Introvert, Extrovert, emotional, thinker, quiet, loud, soulful, clever…. the list is endless, and it seems that humanity loves to find ways of pigeon holing each of us into a tidy box. So what box have you found yourself put into? Have you ever taken a personality test and resonated with the findings? Or bristled that the findings amplified qualities about your personality that you are not fond of?
Recently i was listening to a podcast from the NPR series “Hidden Brain” titled “The Sorting Hat” and found myself pulled into the conversation about how we try to analyze and categorize each other with some unexpected misuses of the resulting data. Click on the “Hidden Brain” picture to go to the podcast if you would like to listen yourself.

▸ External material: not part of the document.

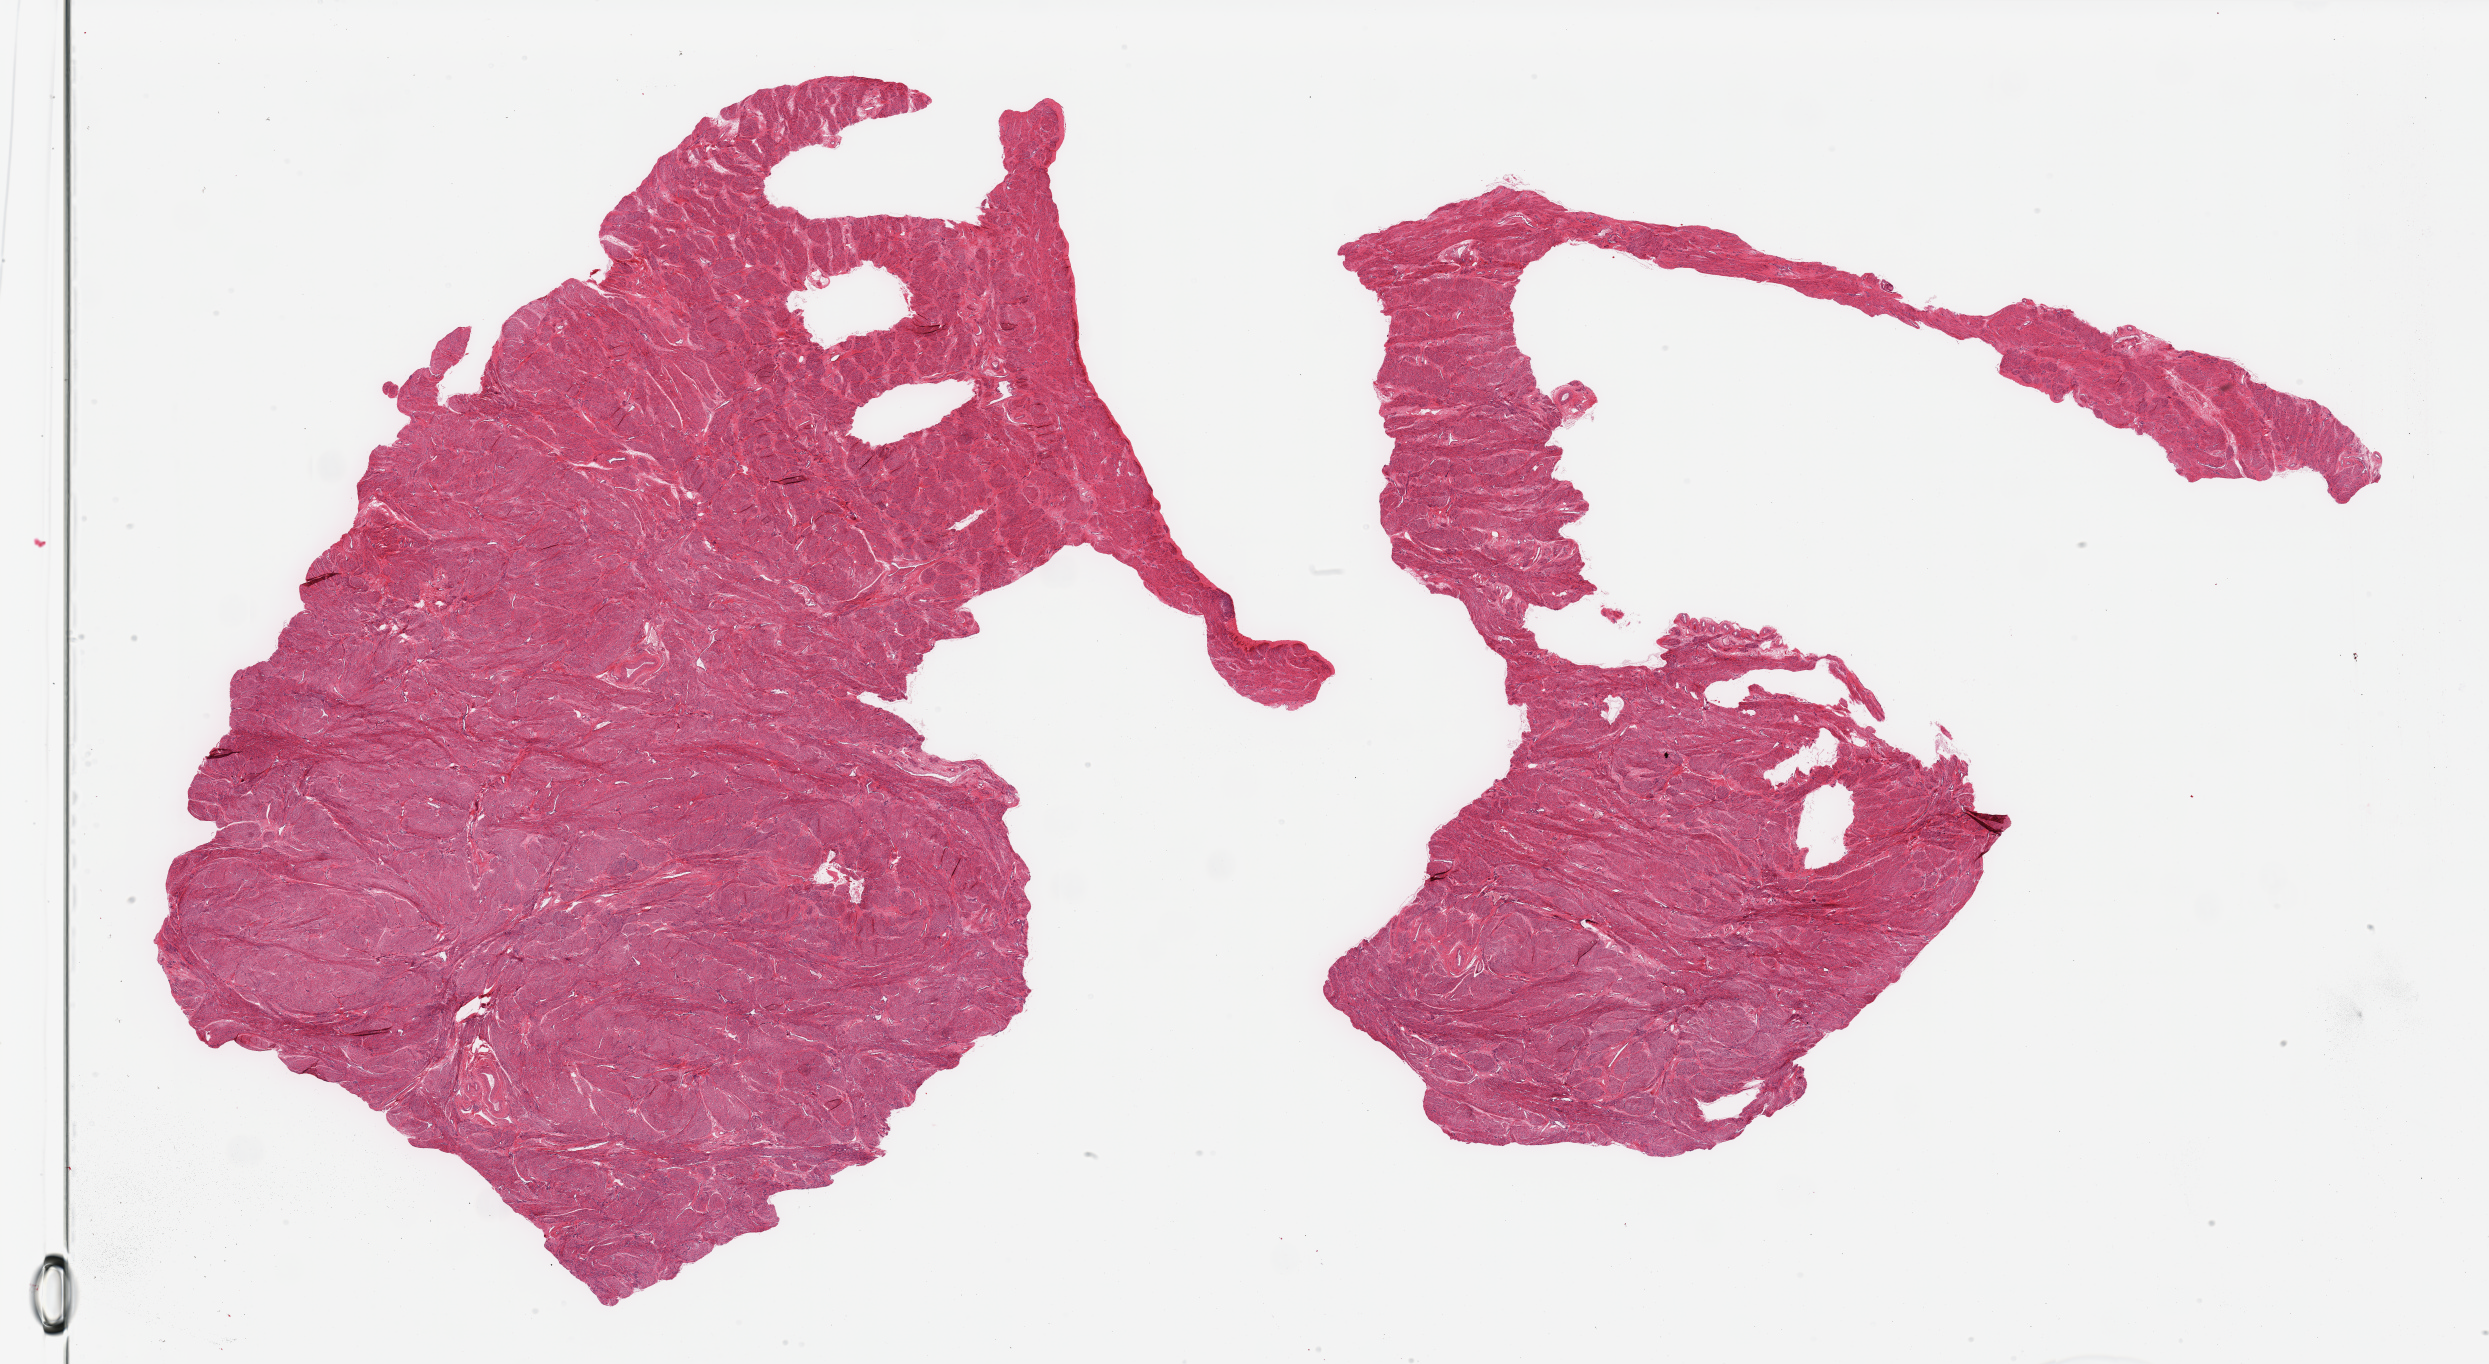
Digitized haematoxylin and eosin-stained section — a low-resolution overview of the entire scanned area, about 39.4 x 21.6 mm. PAXgene-fixed paraffin-embedded (PFPE) section. Section of uterus (target tissue). Tissue donor sample. Female donor.
Pathologist's review note for this sample: 2 pieces; myometrium only in this section.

Ever since childhood there was always a fascination with those quizzes, and tests that could tell me more about myself.. I don’t believe I am alone in my quest to know myself better, or find others of like mine (my tribe). Some of the qualities that these personality tests pick up are evident and very obvious. But others are not always readily apparent. So tell me more… bring on the details. I have always thought of tests like the Myers Briggs as a tool to improve my way of functioning in the world by better understanding myself, and those around me. Then i listened to this podcast which now has be curious about human nature to control and manipulate people. I almost turned it off because i am not a Harry Potter fan… If you are not, hang in there… its worth the wait.
In the podcast several different scenarios were given, some productive and helpful, others destructive and clearly a misuse of the tools for some alternative motivation. And then the thought that these tests might be yet another form of discrimination and bias was introduced. I don’t know how i feel now about these tests now. I have always viewed them as a tool to know more about myself, and how i fit into the world. Hearing this podcast has caused me to step back and realize that even the best intentioned things can be turned to bad when put into hands of people that will misuse the knowledge.
At the heart of the matter it seems that knowledge gained by personality tests is good. But we live in an age where exposing deeper knowledge of ourselves must be done so with guarded trepidation. We do long to find our tribe. We want to understand people from a frame of reference.
Meyers Briggs came into my life during a grad school seminar on organizational behavior. It was the first time that i took the test, and worked through some of the nuances of the results. And it began to explain some of the things i was observing in others that i could not reconcile. And it helped me to understand how i fit into the organization in a more effective manner. I was always puzzled by the woman i worked with that sat three cubicles away yet hated with a passion when someone popped up in her cubicle to ask a question, or provide updates. She preferred email, or instant messaging. She did not like that instant communication. I learned that her personality type liked to ruminate on thoughts, and when she replied it was her “final word”, not one of many revised drafts of her thought. She needed to think through things quietly, circumspectly without the involvement of others. I on the other hand tend to give you many drafts of my thought, and value the team building work of involving others in the conversation. So here is the meyers briggs chart, and a very brief summary of the categories:
Interesting stuff. In case you are wondering, I am an ENTJ – which is a very odd result in my mind.